Für das weitere Verfahren in dieser Sache und im Hinblick auf die dem Senat vermehrt vorgelegten Rechtsbeschwerden in gleichgelagerten Fällen weist der Senat darauf hin, dass es unschädlich gewesen wäre, wenn das Amtsgericht der Staatsanwaltschaft die Akten mit dem Hauptverhandlungsprotokoll oder einem noch nicht wirksamen, z. B. nicht unterschriebenen Urteil formlos übersandt hätte, um deren Entscheidung über einen Rechtsmittelverzicht herbeizuführen (vgl. OLG Celle NStZ-RR 2000, 180). Insoweit wird zudem auf den Beschluss des Oberlandesgerichts Karlsruhe vom 19. Juni 2006 (NStZ-RR 2007, 212, 213) Bezug genommen. Dort ist ausgeführt:

"Der Senat übersieht nicht, dass die Verfahrensweise des AG, der StA das im Protokoll enthaltene Urteil gemäß § 41 StPO zuzustellen, in Einklang mit Kommentierungen zum OWiG zu stehen scheint. Nach der im Kommentar von Göhler (Göhler, OWiG, 14. Auflage, § 77 b Rdnr. 3) vertretenen Auffassung ist es zweckmäßig, bei Fehlen eines Rechtsmittelverzichts des Betr. nicht darauf zu warten, ob er ein Rechtsmittel einlegt, sondern das Urteil nach der Hauptverhandlung der StA durch Übersendung der Akten zuzustellen mit der Anfrage, ob sie auf Rechtsmittel verzichtet, weil dieser Weg schneller und eine spätere Absetzung der Urteilsgründe (bei einer eventuellen Rechtsbeschwerde der StA nach Zustellung des Urteils ohne Gründe) erfahrungsgemäß aufwendiger ist. Diese Auffassung wird auch im KK-OWiG (3. Aufl., § 77 b Rdnr.5) vertreten. Allerdings lassen beide Kommentare in diesem Zusammenhang eine Auseinandersetzung mit entgegenstehenden Entscheidungen verschiedener Oberlandesgerichte vermissen, die für den Fall einer Zustellung des nicht mit Gründen versehenen Urteils an die StA gemäß § 41 StPO davon ausgehen, dass das Urteil nicht mehr ergänzt werden kann (OLG Celle NStR-RR 2000, 180; Brandenburg NStZ-RR 2004, 121; und Rostock Beschl. vom 6.10.2004, bei juris). Möglicherweise beruht dies darauf, dass in beiden Kommentaren der Begriff "Zustellung" nicht im strengen Sinne der förmlichen Zustellung gemäß § 41 StPO, sondern im Sinne einer formlosen Mitteilung verstanden werden soll.
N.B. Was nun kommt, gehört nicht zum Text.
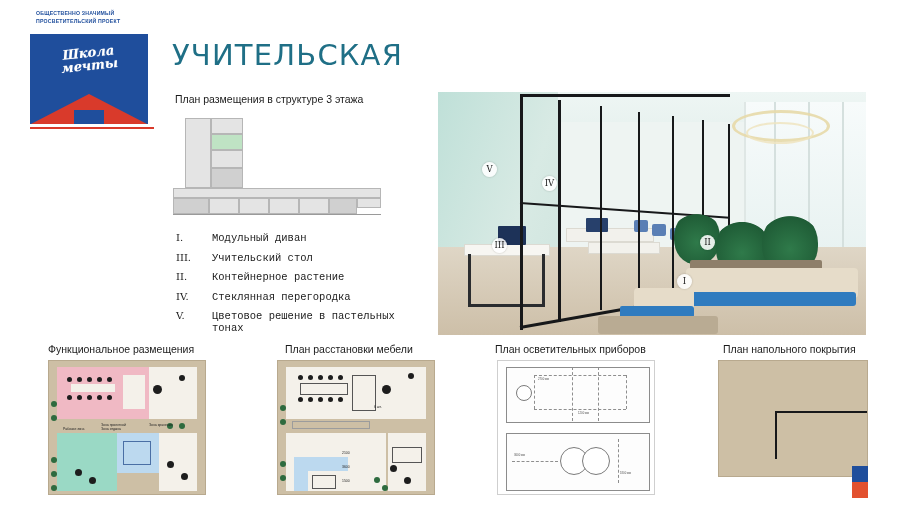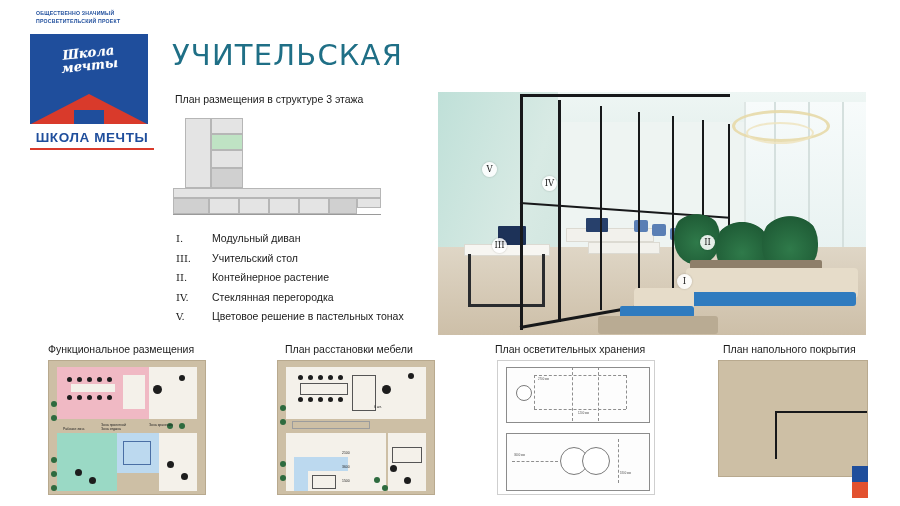--- a/index.html
+++ b/index.html
@@ -167,21 +167,21 @@
   .legend-row {
     display: flex;
     align-items: baseline;
     height: 19.5px;
   }
   .legend-num {
     width: 36px;
     font-family: "DejaVu Serif", serif;
     font-size: 10px;
   }
-  .legend-text { flex: 1; }
+  .legend-text { flex: 1; font-family: Liberation Mono, monospace; }
 
   
   .render {
     position: absolute;
     left: 438px;
     top: 92px;
     width: 428px;
     height: 243px;
     overflow: hidden;
     background: #cfe6e2;
@@ -356,21 +356,20 @@
       </div>
       <div class="logo-script">
         <div>Школа</div>
         <div>мечты</div>
       </div>
       <div class="logo-house">
         <div class="roof"></div>
         <div class="gap"></div>
       </div>
     </div>
-    <div class="logo-title">ШКОЛА МЕЧТЫ</div>
     <div class="logo-rule"></div>
   </div>
 
   <div class="slide-title">УЧИТЕЛЬСКАЯ</div>
   <div class="plan-caption">План размещения в структуре 3 этажа</div>
 
   <div class="floorplan">
     <div class="fp-block" style="left:12px; top:0; width:26px; height:70px;"></div>
     <div class="fp-block" style="left:38px; top:0; width:32px; height:16px;"></div>
     <div class="fp-block fp-green" style="left:38px; top:16px; width:32px; height:16px;"></div>
@@ -463,21 +462,21 @@
 
     <div class="callout" style="left:44px; top:70px;">V</div>
     <div class="callout" style="left:104px; top:84px;">IV</div>
     <div class="callout" style="left:54px; top:146px;">III</div>
     <div class="callout" style="left:262px; top:143px;">II</div>
     <div class="callout" style="left:239px; top:182px;">I</div>
   </div>
 
   <div class="bottom-title" style="left:48px; top:343px;">Функциональное размещения</div>
   <div class="bottom-title" style="left:285px; top:343px;">План расстановки  мебели</div>
-  <div class="bottom-title" style="left:495px; top:343px;">План осветительных хранения</div>
+  <div class="bottom-title" style="left:495px; top:343px;">План осветительных приборов</div>
   <div class="bottom-title" style="left:723px; top:343px;">План напольного покрытия</div>
 
   <div class="panel p1">
     <div class="z-pink" style="left:8px; top:6px; width:92px; height:52px;"></div>
     <div class="z-white" style="left:100px; top:6px; width:48px; height:52px;"></div>
     <div class="z-green" style="left:8px; top:72px; width:60px; height:58px;"></div>
     <div class="z-blue" style="left:68px; top:72px; width:42px; height:40px;"></div>
     <div class="z-white" style="left:110px; top:72px; width:38px; height:58px;"></div>
     <div class="z-rect" style="left:74px; top:80px; width:26px; height:22px; border-color:#4a6fa5;"></div>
Dafür sprechen die Ausführungen bei Göhler (aaO, Rdnr. 9). Mit Recht weisen auch die OLGe Celle und Rostock darauf hin, dass es zur Herbeiführung einer Entscheidung der StA über einen Rechtsmittelverzicht ausreicht, die Akten mit dem Hauptverhandlungsprotokoll und einer entsprechenden Anfrage formlos zu übersenden."